Thousands of Syrians stream into northern Iraq via new bridge, reports UN agency
Thousands of Syrians fleeing the conflict in their homeland have streamed into northern Iraq in a sudden movement across a recently constructed bridge, the United Nations refugee agency reported today.
Field officers with the UN High Commissioner for Refugees (UNHCR) reported the first group of some 750 Syrians crossed over the pontoon bridge at Peshkhabour at the Tigris River before noon on Thursday, but in the afternoon a much larger group of 5,000 to 7,000 people followed.
“The factors allowing this sudden movement are not fully clear to us at this stage and as of this morning we are not seeing further large-scale crossings,” UNHCR spokesperson Adrian Edwards told reporters in Geneva.
Some of the Syrians had reportedly been waiting near the Tigris River for two to three days, camped at a makeshift site. UNHCR monitors at the border saw scores of buses arriving on the Syrian side dropping off more people seeking to cross.

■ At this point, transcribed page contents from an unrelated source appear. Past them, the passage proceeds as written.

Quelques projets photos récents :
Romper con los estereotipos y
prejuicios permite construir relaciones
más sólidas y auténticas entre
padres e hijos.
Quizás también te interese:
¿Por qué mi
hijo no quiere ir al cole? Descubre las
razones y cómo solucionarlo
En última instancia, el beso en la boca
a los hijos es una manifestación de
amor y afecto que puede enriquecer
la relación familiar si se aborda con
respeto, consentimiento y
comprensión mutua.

Mr. Edwards said both the Syrian and Iraqi sides of the frontier at the Peshkhabour crossing are normally tightly controlled.
The vast majority of the new arrivals are families, mainly from Aleppo, Efrin, Hassake and Qamishly. Some families told UNHCR they had relatives residing in northern Iraq, and some students travelling alone said that they had been studying in northern Iraq and had only returned to Syria over the recent Eid holidays.

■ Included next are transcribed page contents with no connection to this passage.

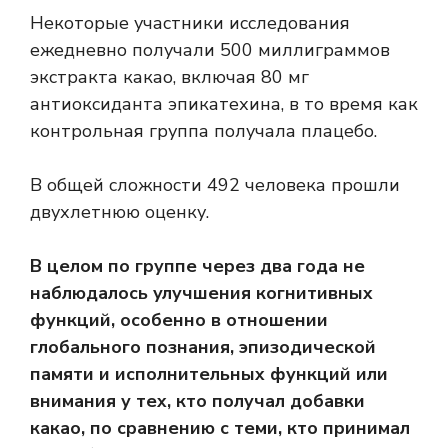
Некоторые участники исследования
ежедневно получали 500 миллиграммов
экстракта какао, включая 80 мг
антиоксиданта эпикатехина, в то время как
контрольная группа получала плацебо.
В общей сложности 492 человека прошли
двухлетнюю оценку.
В целом по группе через два года не
наблюдалось улучшения когнитивных
функций, особенно в отношении
глобального познания, эпизодической
памяти и исполнительных функций или
внимания у тех, кто получал добавки
какао, по сравнению с теми, кто принимал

“UNHCR and partner agency teams, together with local authorities, worked into the early hours of this morning to aid the new arrivals,” Mr. Edwards said.
UNHCR thanked Iraqi authorities and particularly the Kurdistan Regional Government for their involvement in negotiations to permit the new arrivals to cross and the transport and other assistance that was provided at the frontier.
As of today, almost 2 million Syrians have fled the war and registered as refugees or applied for registration, with two-thirds of these having arrived this year. There are now more than 684,000 Syrian refugees in Lebanon, 516,000 in Jordan, 434,000 in Turkey, 154,000 in Iraq, and 107,000 in Egypt.
UNHCR has urged countries in the region and elsewhere to keep borders open and to receive all Syrians who seek protection amid the fighting that has so far claimed over 100,000 lives since it began in March 2011.